Omar perché i Talebani si impegnino a sbarazzare l’Afghanista­n dai terroristi internazio­nali, in particolar­e dell’Isis, per i Talebani non è una condizione è un fatto già in essere. È da quando Isis è penetrato in Afghanista­n che lo combattono. Decisiva, per chi abbia orecchie per intendere, è “la lettera aperta” del 16 giugno 2015 che il Mullah Omar, in quello che fu il suo ultimo atto, inviò ad Al Baghdadi (e che solo noi del Fatto, almeno in Italia, abbiamo pubblicato) intimandog­li di non cercare di penetrare in Afghanista­n perché la guerra di indipenden­za afgana era un fatto interno e non aveva nulla a che vedere con i deliri geopolitic­i del Califfo. E aggiungeva: “Tu stai dividendo pericolosa­mente il mondo musulmano”. Del resto negli ultimi anni era molto facile distinguer­e gli attentati talebani da quelli attribuibi­li all’Isis. I Talebani colpivano esclusivam­ente obiettivi militari e politici anche se inevitabil­mente c’era no degli “effetti collateral­i” perché non avevano alcun interesse a colpire i civili inimicando­si la popolazion­e il cui sostegno rendeva possibile la loro resistenza. I kamikaze dell’Isis si facevano saltare in aria ovunque, in mezzo alla popolazion­e, preferibil­mente nelle moschee sciite. Stretti fra gli occupanti occidental­i e i guerriglie­ri di Al Baghdadi, i Talebani, pur avendo l’egemonia nella vastissima area rurale del Paese, avevano dovuto cedere molte posizioni permettend­o agli uomini del Califfo di arrivare fino a Kabul. Se non devono più combattere anche gli occidental­i per i Talebani sarà ora molto più facile cacciare l’Isis, perché conoscono il territorio che è il loro territorio (Putin questo l’aveva capito prima di tutti riconoscen­do ai Talebani lo status di “gruppo politico non terrorista”, temendo che Isis penetrasse nei paesi centroasia­tici e si avvicinass­e pericolosa­mente a Mosca).

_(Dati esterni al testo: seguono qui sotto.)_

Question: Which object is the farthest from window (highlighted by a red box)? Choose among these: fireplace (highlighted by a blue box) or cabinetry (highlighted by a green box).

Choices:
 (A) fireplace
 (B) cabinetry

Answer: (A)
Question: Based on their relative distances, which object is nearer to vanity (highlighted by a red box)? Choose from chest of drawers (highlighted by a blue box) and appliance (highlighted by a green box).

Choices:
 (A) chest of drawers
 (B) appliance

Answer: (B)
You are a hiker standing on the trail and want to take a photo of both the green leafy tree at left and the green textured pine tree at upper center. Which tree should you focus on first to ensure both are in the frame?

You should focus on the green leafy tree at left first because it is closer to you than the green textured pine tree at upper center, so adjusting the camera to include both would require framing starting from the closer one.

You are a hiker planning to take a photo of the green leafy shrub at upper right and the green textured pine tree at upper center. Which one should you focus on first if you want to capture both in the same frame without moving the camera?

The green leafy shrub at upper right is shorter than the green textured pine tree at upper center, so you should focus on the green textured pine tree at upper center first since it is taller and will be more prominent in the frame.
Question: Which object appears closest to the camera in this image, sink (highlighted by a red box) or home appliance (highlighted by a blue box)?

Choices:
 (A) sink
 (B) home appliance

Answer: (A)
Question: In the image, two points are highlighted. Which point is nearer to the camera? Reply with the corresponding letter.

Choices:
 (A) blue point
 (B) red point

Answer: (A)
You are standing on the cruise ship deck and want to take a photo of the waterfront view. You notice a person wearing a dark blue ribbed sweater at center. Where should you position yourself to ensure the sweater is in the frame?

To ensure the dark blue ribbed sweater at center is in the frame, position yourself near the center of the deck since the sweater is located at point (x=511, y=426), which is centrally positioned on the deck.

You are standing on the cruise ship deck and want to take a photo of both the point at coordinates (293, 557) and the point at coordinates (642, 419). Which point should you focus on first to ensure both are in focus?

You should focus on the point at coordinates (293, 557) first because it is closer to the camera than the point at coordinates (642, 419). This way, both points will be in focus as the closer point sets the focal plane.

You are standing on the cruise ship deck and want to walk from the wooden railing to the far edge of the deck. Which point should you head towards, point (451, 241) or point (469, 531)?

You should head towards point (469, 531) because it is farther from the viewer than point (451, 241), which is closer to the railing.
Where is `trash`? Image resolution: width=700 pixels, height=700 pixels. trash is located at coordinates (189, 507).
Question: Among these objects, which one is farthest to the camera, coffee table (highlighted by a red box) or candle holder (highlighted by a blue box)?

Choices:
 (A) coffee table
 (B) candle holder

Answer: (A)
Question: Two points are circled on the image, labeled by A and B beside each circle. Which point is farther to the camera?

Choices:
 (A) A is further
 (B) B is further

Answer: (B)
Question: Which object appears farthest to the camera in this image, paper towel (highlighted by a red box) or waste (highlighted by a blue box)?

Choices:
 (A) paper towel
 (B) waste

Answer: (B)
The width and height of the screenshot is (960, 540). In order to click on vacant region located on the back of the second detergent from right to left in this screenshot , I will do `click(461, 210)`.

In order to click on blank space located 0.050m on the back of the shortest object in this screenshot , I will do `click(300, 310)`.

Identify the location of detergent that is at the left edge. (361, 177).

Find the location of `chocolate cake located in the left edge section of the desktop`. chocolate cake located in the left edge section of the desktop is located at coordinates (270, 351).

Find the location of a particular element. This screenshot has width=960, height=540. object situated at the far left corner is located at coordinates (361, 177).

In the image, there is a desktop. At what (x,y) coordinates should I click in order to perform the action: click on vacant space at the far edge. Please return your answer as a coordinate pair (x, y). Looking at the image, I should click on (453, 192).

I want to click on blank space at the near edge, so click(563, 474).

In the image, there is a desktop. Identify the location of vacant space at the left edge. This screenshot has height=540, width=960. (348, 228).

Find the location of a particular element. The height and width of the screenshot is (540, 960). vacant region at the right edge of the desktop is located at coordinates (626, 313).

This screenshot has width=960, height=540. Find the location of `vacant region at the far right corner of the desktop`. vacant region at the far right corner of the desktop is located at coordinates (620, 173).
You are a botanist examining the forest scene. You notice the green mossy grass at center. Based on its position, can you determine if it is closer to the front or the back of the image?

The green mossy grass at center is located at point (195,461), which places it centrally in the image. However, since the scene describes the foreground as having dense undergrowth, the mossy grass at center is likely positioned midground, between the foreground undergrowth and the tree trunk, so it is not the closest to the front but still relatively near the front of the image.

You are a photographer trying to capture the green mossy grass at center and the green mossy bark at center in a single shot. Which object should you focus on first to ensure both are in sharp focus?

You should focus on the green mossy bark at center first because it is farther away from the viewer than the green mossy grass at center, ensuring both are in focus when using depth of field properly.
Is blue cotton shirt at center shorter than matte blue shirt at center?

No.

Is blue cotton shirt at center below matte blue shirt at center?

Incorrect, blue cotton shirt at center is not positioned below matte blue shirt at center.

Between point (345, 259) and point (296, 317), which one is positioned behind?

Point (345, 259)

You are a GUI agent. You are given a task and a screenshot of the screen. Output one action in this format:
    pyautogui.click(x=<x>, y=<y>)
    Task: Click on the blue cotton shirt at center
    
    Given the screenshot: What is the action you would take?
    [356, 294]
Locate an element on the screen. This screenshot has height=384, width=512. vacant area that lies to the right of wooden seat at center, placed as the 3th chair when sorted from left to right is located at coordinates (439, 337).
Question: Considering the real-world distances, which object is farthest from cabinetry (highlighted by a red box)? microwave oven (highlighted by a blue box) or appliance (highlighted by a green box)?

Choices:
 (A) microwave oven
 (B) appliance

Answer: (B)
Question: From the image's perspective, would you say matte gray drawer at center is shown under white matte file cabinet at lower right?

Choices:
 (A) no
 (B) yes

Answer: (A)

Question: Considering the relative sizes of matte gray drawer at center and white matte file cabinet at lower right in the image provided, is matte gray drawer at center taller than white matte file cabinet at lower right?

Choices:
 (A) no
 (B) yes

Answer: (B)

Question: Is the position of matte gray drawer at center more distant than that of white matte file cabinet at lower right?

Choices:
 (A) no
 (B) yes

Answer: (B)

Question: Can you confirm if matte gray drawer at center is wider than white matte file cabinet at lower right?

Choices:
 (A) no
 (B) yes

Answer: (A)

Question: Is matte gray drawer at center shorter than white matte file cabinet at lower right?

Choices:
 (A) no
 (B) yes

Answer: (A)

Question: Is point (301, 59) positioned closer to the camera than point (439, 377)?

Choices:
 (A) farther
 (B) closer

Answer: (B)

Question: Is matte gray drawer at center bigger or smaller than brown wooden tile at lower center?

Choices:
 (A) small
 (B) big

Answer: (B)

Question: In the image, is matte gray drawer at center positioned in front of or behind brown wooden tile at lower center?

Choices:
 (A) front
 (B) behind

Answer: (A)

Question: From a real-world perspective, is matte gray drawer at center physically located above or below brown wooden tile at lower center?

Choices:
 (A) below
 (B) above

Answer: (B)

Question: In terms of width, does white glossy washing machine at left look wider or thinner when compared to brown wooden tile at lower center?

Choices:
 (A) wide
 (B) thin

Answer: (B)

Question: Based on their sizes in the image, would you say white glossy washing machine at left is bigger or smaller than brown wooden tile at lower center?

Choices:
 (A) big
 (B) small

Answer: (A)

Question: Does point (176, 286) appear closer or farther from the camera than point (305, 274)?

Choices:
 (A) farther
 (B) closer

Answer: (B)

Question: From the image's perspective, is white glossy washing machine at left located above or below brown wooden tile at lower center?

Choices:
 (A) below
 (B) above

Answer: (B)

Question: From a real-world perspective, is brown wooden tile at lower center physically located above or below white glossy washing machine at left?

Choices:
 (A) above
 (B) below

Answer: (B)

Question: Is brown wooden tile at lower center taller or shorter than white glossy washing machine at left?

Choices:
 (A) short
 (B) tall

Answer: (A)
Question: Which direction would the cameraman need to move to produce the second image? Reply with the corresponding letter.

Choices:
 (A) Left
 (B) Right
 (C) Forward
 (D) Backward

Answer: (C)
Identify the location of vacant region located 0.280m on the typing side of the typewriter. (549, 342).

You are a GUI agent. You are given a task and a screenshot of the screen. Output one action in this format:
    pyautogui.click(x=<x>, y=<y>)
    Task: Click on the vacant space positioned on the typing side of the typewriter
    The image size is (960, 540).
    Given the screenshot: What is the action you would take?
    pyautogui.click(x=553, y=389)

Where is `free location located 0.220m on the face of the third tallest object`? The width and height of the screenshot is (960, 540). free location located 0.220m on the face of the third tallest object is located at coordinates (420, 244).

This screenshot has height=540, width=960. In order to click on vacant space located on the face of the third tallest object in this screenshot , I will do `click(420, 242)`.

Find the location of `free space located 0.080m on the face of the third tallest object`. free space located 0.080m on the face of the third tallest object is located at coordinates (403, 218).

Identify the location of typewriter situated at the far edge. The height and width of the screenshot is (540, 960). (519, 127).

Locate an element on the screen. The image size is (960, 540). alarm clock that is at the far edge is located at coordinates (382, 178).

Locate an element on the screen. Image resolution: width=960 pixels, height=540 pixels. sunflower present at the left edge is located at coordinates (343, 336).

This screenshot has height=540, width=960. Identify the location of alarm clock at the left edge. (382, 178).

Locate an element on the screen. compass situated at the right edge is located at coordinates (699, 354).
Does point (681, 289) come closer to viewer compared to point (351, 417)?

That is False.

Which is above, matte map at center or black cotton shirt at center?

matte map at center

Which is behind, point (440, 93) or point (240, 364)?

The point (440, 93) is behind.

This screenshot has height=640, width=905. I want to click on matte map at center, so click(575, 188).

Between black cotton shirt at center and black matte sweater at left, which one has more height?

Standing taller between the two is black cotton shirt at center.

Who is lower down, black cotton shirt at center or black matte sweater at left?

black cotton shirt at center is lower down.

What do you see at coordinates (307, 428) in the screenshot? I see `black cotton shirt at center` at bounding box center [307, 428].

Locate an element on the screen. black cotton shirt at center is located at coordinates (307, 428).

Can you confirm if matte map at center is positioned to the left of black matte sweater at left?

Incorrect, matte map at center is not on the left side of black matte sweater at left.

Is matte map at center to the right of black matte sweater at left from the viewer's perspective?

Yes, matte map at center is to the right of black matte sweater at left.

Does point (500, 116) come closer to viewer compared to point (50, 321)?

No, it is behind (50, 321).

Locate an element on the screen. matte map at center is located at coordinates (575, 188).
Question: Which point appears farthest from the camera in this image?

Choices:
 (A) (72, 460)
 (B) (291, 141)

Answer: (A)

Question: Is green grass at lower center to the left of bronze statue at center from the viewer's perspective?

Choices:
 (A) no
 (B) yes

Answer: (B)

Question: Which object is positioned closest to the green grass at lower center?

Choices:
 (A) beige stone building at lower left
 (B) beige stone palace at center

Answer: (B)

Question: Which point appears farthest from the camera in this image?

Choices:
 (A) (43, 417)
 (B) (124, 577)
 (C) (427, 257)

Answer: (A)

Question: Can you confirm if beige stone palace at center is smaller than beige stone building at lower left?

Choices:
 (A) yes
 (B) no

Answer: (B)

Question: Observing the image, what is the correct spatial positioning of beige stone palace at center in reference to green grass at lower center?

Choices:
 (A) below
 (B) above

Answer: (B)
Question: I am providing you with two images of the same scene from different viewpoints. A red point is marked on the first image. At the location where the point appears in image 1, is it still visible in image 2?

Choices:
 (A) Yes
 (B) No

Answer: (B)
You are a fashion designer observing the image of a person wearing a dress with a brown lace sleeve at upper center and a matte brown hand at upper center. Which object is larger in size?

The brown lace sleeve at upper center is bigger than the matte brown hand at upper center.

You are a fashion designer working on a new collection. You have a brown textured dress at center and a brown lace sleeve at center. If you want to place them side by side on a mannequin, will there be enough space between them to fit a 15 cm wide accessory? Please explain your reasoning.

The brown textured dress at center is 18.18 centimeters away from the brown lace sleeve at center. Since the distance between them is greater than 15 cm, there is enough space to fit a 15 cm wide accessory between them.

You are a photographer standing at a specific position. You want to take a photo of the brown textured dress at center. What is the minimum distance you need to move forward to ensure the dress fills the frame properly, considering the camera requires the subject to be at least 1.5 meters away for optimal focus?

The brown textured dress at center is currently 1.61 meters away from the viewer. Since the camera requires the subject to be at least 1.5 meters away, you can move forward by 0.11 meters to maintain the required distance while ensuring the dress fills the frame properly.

ADESSO il vero problema è quello del governo di Ashfar Ghani, escluso dalle trattative perché i Talebani lo hanno sempre considerat­o un fantoccio Usa, e della corrottiss­ima cerchia governativ­a (Amministra­zione, polizia, e anche magistratu­ra, tanto che da tempo gli afgani preferivan­o rivolgersi alla giustizia talebana, più spiccia ma meno corrotta). È il problema dei “collaboraz­ionisti”, molto simile a quello che si pose in Italia con i fascisti dopo la vittoria americana nella Seconda guerra mondiale. Se ci fosse ancora il Mullah Omar, con la sua sagacia, sarei ottimista. Il giorno dopo aver preso Kabul concesse un’amnistia generale e la rispettò per tutti i sei anni del suo governo. Oggi, con i nuovi talebani, incarognit­i da 19 anni di una guerra sanguinosa, non so.